DESCRIPTION OF THE TASK: Give back, word for word, only the lines from the opening of the records through the one with "Veneer P1G1 Sồi-SGD". Pictures stay out.

Page-level text extractions

- Opening Delimiter -

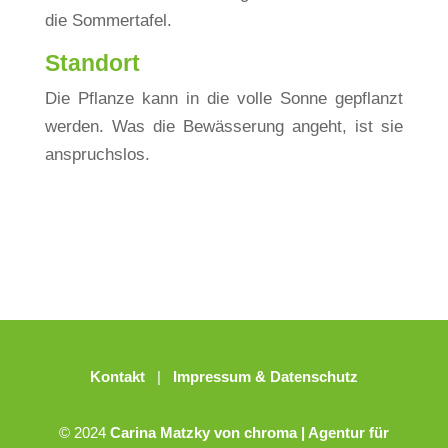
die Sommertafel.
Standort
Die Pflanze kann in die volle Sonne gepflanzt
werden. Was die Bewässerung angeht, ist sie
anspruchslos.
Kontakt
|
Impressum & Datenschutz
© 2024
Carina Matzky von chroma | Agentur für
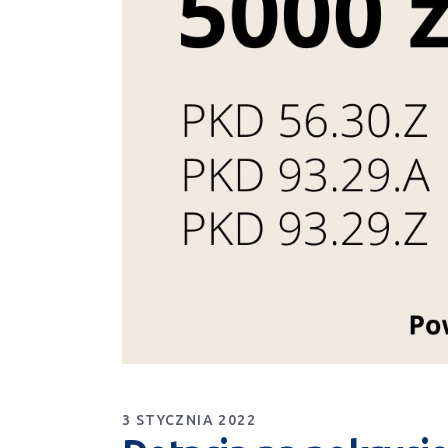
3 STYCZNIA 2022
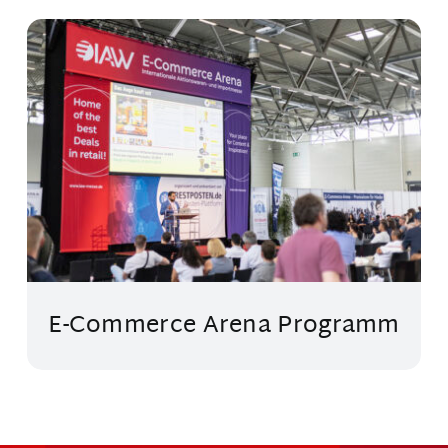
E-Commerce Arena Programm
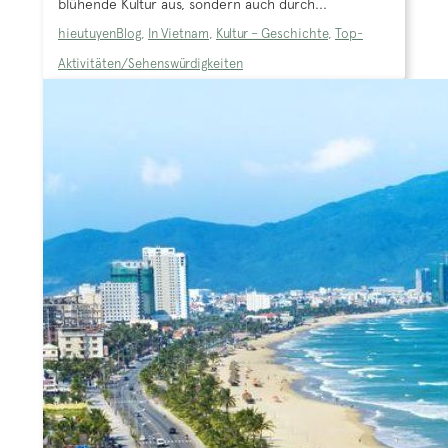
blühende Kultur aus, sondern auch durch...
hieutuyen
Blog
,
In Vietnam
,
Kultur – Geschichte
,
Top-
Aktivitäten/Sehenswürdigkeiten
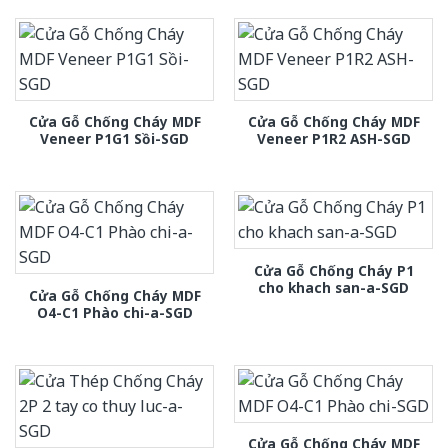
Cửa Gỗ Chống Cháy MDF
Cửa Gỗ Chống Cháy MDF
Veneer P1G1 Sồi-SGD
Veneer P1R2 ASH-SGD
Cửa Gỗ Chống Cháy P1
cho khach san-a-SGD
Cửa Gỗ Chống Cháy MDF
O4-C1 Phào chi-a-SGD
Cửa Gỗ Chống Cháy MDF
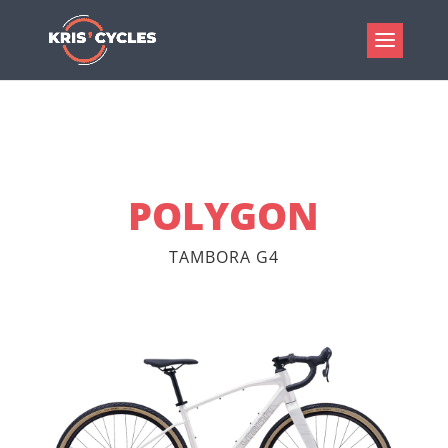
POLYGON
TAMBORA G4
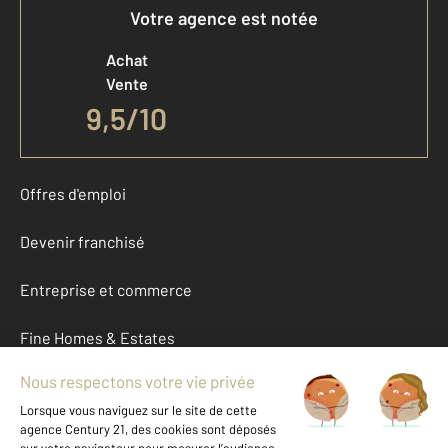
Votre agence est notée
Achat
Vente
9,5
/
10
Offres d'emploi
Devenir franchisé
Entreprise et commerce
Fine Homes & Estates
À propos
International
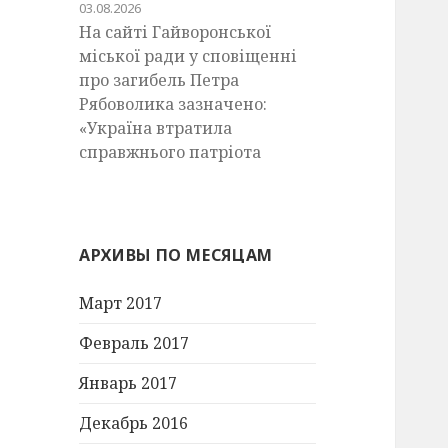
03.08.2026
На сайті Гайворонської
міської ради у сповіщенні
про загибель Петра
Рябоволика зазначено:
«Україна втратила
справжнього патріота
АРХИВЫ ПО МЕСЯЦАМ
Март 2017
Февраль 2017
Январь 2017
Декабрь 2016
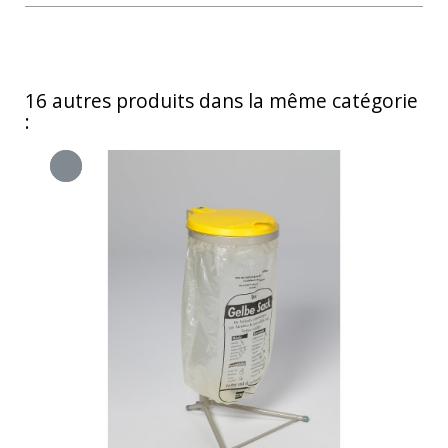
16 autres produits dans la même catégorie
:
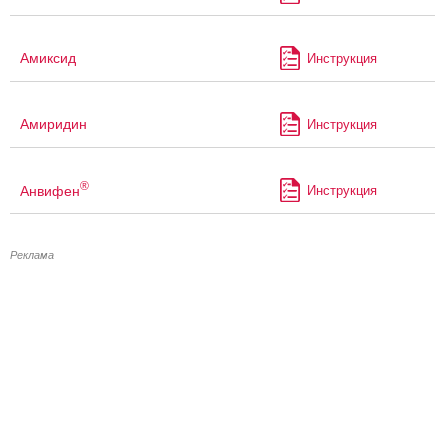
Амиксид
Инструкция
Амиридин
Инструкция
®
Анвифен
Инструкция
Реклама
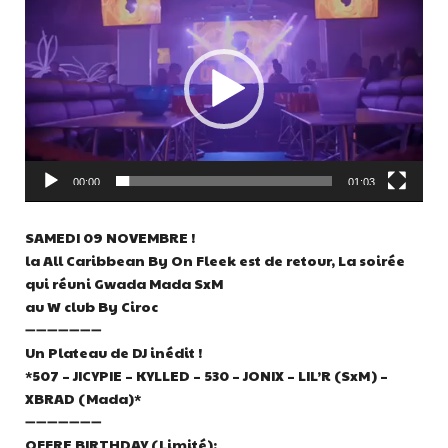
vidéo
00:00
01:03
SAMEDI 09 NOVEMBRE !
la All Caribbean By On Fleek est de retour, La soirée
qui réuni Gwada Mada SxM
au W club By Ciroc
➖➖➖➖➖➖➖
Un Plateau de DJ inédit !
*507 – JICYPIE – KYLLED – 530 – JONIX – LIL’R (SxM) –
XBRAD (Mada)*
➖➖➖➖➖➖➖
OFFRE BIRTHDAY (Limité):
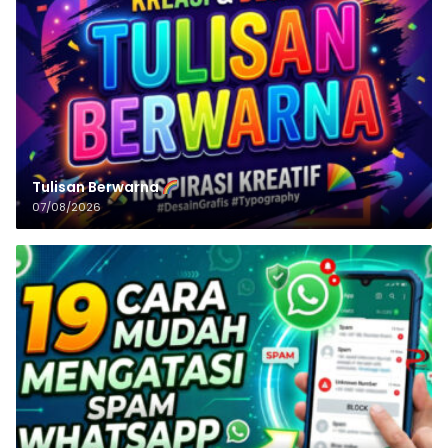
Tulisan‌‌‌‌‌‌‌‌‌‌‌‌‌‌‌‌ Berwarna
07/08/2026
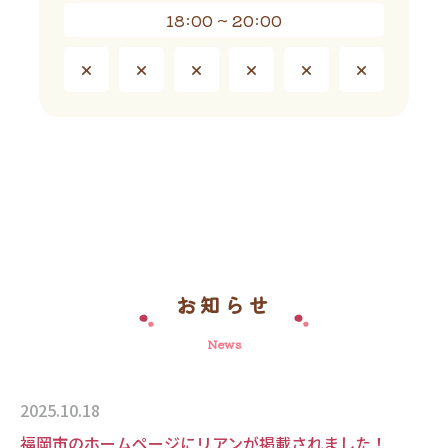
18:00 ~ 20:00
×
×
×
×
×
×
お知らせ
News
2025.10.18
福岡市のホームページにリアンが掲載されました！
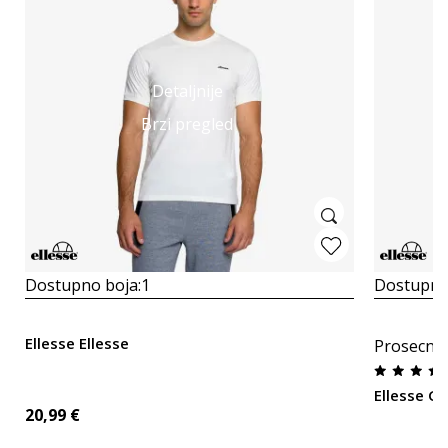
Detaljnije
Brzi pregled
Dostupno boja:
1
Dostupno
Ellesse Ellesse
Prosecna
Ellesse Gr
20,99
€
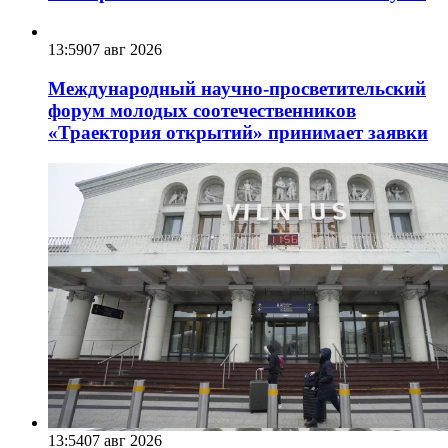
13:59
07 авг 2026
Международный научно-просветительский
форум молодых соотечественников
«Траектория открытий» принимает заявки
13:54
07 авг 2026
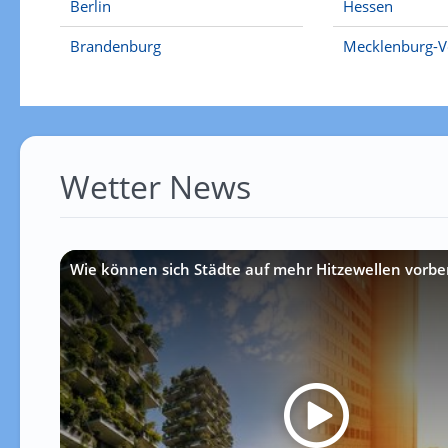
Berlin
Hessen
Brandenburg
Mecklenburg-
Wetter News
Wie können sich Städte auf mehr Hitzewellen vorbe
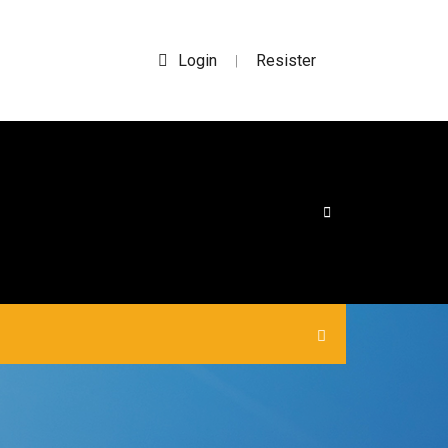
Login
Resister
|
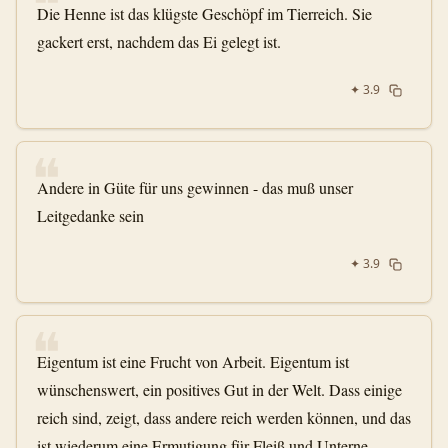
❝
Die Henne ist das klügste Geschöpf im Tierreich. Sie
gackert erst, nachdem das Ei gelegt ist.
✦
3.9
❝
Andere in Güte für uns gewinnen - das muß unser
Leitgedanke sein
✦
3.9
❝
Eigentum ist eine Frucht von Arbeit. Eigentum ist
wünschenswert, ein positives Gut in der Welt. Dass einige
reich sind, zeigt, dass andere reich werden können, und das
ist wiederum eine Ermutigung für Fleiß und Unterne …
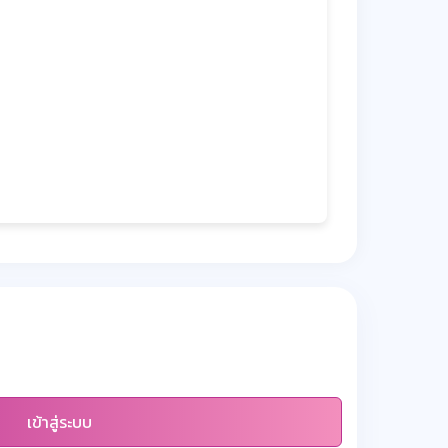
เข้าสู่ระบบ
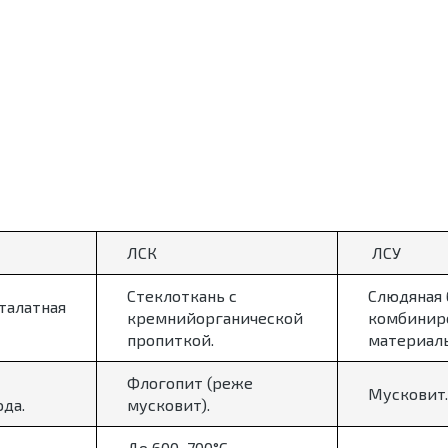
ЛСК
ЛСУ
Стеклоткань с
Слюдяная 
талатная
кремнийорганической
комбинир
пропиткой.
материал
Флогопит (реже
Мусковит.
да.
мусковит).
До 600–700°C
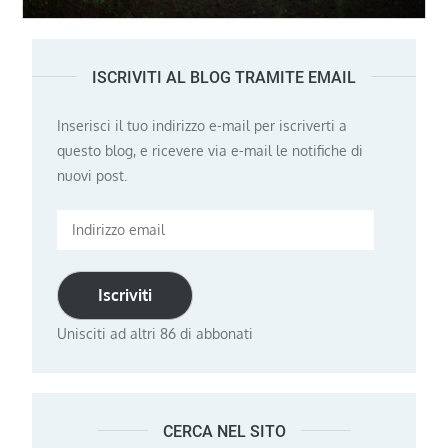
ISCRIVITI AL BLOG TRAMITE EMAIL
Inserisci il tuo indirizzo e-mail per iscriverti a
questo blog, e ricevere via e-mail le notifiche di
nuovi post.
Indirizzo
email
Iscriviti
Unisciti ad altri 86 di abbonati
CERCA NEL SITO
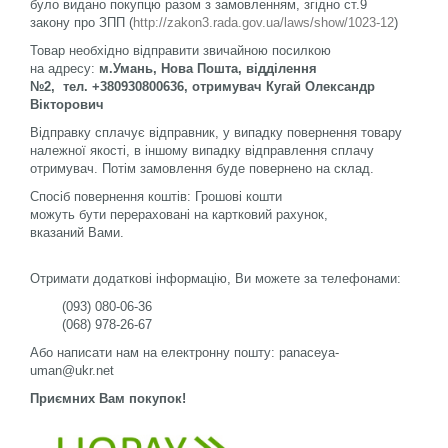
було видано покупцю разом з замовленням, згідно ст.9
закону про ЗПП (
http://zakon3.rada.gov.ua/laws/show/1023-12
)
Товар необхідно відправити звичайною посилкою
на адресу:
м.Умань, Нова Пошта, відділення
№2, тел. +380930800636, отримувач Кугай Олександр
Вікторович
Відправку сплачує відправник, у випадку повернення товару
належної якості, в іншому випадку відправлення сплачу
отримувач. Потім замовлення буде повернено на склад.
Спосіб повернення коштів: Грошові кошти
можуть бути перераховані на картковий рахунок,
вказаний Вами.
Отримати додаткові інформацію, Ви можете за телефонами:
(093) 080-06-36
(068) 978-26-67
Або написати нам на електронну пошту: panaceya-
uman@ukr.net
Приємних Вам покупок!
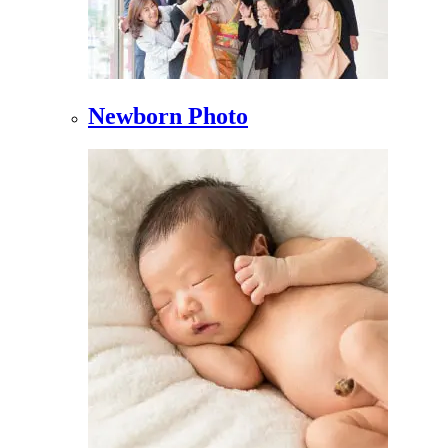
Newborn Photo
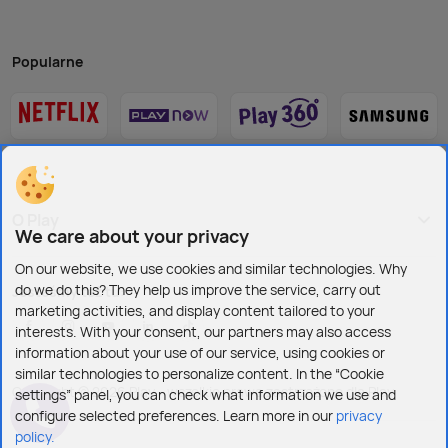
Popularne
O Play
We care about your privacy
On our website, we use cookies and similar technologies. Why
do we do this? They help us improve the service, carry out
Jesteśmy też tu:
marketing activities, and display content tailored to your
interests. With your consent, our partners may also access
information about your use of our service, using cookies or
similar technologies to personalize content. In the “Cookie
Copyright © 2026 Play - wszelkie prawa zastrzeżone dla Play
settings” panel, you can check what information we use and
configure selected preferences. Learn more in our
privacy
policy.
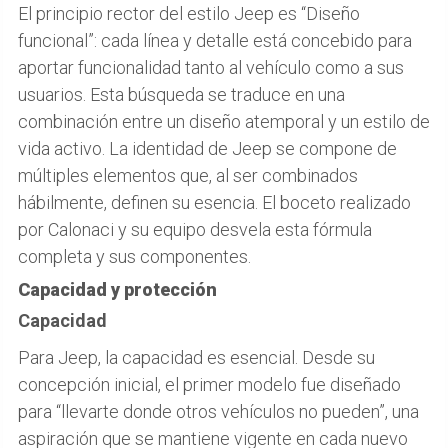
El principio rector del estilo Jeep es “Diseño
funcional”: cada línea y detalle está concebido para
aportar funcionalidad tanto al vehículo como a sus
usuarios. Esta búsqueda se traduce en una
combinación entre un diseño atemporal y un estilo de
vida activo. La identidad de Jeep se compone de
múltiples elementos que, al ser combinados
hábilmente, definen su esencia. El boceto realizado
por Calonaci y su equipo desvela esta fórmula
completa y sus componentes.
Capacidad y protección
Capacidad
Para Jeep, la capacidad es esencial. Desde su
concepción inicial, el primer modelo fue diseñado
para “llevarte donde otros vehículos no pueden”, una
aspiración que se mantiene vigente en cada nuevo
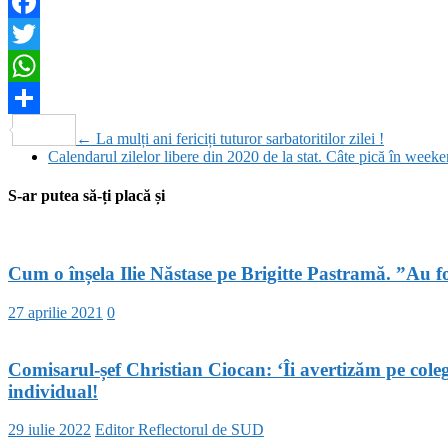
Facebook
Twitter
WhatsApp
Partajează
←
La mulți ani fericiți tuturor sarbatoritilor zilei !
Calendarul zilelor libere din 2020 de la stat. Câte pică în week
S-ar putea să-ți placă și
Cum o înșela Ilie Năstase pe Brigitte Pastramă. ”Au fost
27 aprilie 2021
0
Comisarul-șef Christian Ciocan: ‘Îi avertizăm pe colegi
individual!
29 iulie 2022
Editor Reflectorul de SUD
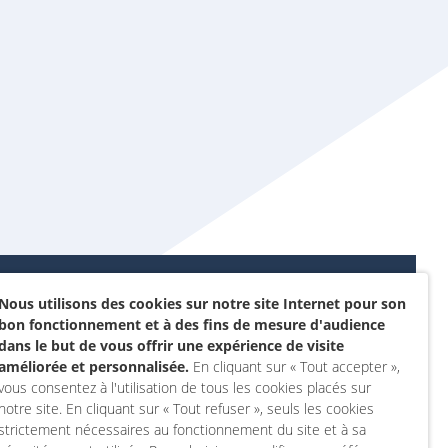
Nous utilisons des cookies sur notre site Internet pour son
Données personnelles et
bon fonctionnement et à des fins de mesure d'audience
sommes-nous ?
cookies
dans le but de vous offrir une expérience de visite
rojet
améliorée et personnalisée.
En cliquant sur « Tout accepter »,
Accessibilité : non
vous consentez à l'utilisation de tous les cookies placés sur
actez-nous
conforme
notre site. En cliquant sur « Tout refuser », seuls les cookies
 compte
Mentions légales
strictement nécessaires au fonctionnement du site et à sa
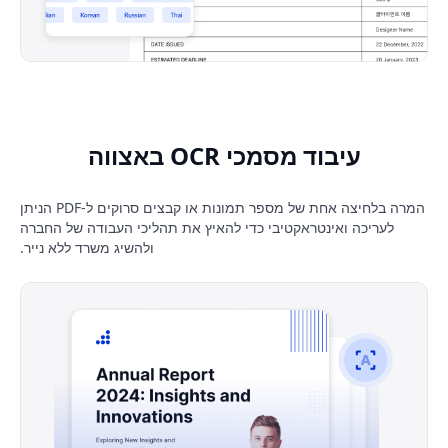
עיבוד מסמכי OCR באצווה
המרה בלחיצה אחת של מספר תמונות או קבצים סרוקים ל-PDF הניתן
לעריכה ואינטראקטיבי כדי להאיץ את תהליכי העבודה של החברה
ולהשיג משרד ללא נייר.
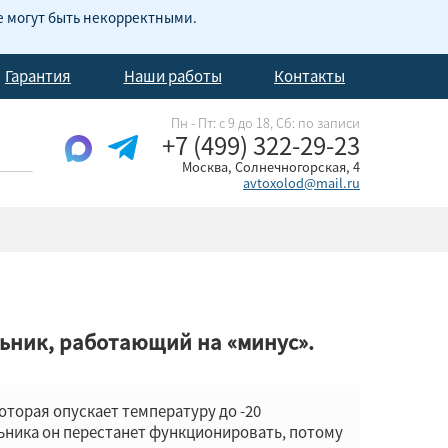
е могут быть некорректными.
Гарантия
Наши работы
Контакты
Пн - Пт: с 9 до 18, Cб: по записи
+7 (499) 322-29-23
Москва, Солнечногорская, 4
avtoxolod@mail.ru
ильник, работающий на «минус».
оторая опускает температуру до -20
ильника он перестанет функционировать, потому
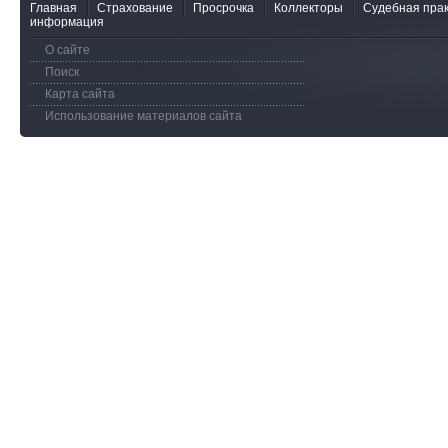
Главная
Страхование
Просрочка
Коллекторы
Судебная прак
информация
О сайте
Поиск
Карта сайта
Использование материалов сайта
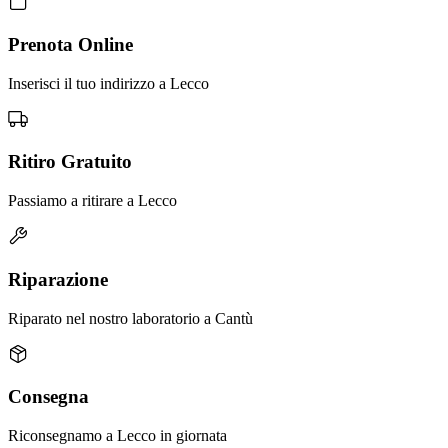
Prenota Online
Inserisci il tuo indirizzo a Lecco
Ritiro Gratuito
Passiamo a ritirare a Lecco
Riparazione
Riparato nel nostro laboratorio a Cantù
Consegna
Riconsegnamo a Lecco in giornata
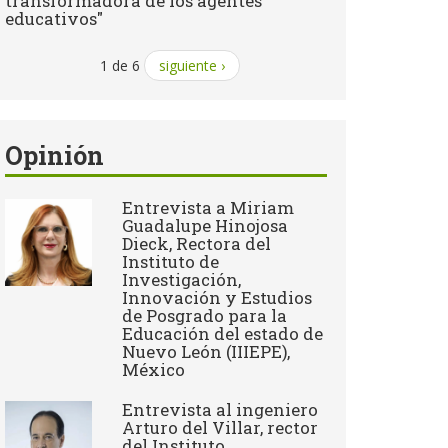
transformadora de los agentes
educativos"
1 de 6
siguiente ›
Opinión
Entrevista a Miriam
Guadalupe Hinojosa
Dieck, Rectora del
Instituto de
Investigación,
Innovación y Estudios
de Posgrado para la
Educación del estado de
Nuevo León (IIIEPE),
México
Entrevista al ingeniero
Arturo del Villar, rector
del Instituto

- Closing Delimiter -

ANSWER:
die Sommertafel.
Standort
Die Pflanze kann in die volle Sonne gepflanzt
werden. Was die Bewässerung angeht, ist sie
anspruchslos.
Kontakt
|
Impressum & Datenschutz
© 2024
Carina Matzky von chroma | Agentur für
3 STYCZNIA 2022
E-Commerce Arena Programm
blühende Kultur aus, sondern auch durch...
hieutuyen
Blog
,
In Vietnam
,
Kultur – Geschichte
,
Top-
Aktivitäten/Sehenswürdigkeiten
Cửa Gỗ Chống Cháy MDF
Cửa Gỗ Chống Cháy MDF
Veneer P1G1 Sồi-SGD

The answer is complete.